Get Ready, Get Finished, Get Out
- By Rick Jensen
- March 1st, 2012
Many school upgrades and repairs are too distracting and disruptive to be performed during the school year. Often, the best time is during the summer when the students are on break and the campus is quieter. The key to success for these so-called “summer slammers” projects — whether they are small scale renovations/additions or activities attached to a larger construction project — is thoughtful, early planning; setting priorities; determining a budget; finding the funds; assembling a team; defining the scope; analyzing constructability; and purchasing materials, which take time. To ensure the desired outcome, you should begin the process as early as possible — ideally in the fall or winter before the work is to be done.
Summer slammers may require more time in pre-planning than in execution to ensure that they can be accomplished within the short time period. If your school’s wish list of campus improvements will take more than one summer, you can prioritize them into manageable pieces and present them for funding together to expedite the annual budget approval process.
You might decide to hire one architect and one construction manager for all the work rather than treating each project segment as a new effort every year. This can foster a great sense of collaboration and teamwork. You garner the benefit of your team’s expertise on the most cost-efficient sequence for tackling your project components and let the economies of scale enhance your buying power to secure the best prices. Maintaining your team also saves you the time and money it takes to request proposals, interview candidates, check references and convene a new team. Of course, your contract should preserve your right to change team members if you are dissatisfied in any way.
Advantages to Planning Ahead
Every spring, schools scramble to organize summer projects in a very short period of time. Waiting until the last minute creates unnecessary stress and may result in a less than stellar work product and missed deadlines. Architects and construction managers cram months of work into just weeks and this may lead to errors or omissions. Starting early and giving your team plenty of time to plan avoids costly mistakes or unachievable project schedules, as well as disappointing results.
Clients are often surprised to learn how very long the lead times are on items needed for a small renovation.
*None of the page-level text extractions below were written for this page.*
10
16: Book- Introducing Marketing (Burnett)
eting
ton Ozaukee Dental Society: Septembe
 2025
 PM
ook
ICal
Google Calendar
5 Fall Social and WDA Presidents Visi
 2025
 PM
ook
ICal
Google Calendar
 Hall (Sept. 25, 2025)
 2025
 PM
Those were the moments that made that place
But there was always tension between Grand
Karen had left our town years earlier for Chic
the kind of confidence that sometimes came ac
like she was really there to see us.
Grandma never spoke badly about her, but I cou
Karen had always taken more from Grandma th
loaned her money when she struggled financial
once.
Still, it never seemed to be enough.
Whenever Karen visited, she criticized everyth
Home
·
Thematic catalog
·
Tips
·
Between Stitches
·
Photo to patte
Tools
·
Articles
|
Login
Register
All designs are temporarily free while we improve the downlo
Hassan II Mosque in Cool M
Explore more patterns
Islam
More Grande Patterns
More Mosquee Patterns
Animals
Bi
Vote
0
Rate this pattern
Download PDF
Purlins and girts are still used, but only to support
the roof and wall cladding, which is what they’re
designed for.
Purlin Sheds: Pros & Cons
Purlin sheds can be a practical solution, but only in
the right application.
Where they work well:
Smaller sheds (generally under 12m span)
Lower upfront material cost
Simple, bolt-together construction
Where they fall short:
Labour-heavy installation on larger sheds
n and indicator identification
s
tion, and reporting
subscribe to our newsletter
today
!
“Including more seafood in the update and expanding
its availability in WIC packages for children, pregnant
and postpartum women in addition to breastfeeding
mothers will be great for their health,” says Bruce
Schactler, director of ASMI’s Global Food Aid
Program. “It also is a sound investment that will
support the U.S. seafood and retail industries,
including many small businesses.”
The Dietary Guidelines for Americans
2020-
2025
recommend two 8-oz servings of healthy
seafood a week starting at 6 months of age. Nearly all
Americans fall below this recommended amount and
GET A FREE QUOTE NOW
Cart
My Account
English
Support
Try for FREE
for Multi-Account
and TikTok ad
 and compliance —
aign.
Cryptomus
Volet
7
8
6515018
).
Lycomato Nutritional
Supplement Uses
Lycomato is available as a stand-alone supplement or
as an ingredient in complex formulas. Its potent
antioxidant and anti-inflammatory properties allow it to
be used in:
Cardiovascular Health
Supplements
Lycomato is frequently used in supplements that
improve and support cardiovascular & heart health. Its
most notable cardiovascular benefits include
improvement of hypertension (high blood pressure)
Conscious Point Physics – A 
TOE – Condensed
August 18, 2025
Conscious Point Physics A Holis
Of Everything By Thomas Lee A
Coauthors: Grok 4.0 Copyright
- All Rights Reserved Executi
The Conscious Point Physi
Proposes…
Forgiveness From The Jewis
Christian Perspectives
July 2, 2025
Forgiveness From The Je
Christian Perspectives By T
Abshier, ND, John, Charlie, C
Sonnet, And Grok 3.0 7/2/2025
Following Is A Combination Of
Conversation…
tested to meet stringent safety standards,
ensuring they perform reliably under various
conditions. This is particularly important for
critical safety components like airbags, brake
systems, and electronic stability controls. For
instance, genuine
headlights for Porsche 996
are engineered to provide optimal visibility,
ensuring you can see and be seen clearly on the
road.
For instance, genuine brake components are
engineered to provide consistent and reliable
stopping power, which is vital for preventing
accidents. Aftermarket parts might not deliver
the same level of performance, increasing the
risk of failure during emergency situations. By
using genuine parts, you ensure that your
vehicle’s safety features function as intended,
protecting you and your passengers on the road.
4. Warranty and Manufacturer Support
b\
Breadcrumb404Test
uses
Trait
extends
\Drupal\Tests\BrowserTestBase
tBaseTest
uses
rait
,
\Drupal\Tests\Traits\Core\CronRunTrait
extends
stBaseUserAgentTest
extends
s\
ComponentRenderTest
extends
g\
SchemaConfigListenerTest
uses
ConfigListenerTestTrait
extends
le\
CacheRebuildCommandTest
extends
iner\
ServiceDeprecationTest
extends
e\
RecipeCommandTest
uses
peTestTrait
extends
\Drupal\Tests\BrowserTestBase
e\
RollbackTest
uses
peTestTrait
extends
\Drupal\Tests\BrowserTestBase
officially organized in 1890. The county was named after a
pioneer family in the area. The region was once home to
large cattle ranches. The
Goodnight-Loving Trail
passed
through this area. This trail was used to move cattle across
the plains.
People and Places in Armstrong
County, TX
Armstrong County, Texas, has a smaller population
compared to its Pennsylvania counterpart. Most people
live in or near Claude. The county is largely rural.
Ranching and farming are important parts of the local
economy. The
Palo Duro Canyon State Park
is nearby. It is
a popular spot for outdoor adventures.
While you might expect this for elevators, HVAC units or mechanical equipment, lead times can have a great impact on the most common types of improvement projects. One typical summer project, for example, is upgrading restrooms with a change of fixtures and cosmetic improvements. Because light fixtures, toilet fixtures, partitions, ceramic tile and solid surface countertops can all have lead times of six weeks or more, starting earlier helps to ensure finishing on time.
At Phillips Academy in Andover, Mass., construction documents were 100-percent complete when we joined the Project Team in February to prepare for a summer renovation of a 22,000-square-foot dormitory built in 1922. We still needed the full four months available to us to get ready. Sixty-four custom-made replacement windows were ordered in March, with a new HVAC system and electrical fixtures pre-purchased shortly thereafter. Bathrooms were being relocated so an entire new plumbing system was required. Perhaps the most challenging part of this renovation was installing the sprinkler system — carefully snaking the piping through existing infrastructure. Executing this retrofit was time-consuming, even with the advanced planning.
Preparing for a Bigger Project
It’s not just summer renovation projects that benefit from early planning. Site preparation often includes activities that are best handled in the summer months. At The Fenn School — an independent school for boys in grades 4 through 9 — Erland joined Imai Keller Moore Architects to construct a new 16,000-square-foot meeting and performance hall in the center of this active campus. In addition to a 458-seat theater, the building also features a functional basement — a foundation system that was made more complicated by the site’s high water table, just seven feet below grade.
The project kicked off in the summer when campus activity was somewhat scaled back, although the “Summer Fenn” program required use of the proposed site as playing fields and other campus facilities for the day camp. We used the two weeks between the end of the school year and the start of Summer Fenn to cut in a temporary road for construction vehicles to keep them off the campus’s sole access road.
Utility relocation was planned for this summer period — as it often is. But here planning focused on designing an elaborate dewatering plan to combat the water table. We drilled wells to lower the water table so the site was ready for excavation.
We studied how the campus was used during the school day and found that parents would need a way to enter the campus off the main road and wait in line for their children at pick-up time. We developed a layout with jersey barriers and fencing that provided parents with a dedicated lane for access while isolating the construction area from foot traffic. All was ready for the safe return of students to The Fenn School in September.
You’ll Never Regret Being Prepared
Waiting until the last minute and scrambling to execute campus improvement projects can lead to disastrous results. Whether large or small, short or long, all construction programs are unique and present their own challenges for the team. Start planning for your summer projects as early as possible so you can take advantage of the preconstruction period to get ready. Then rest easy that your goals will be achieved on time and on budget.
Rick Jensen is a vice president/group manager at Erland. He is responsible for the school market.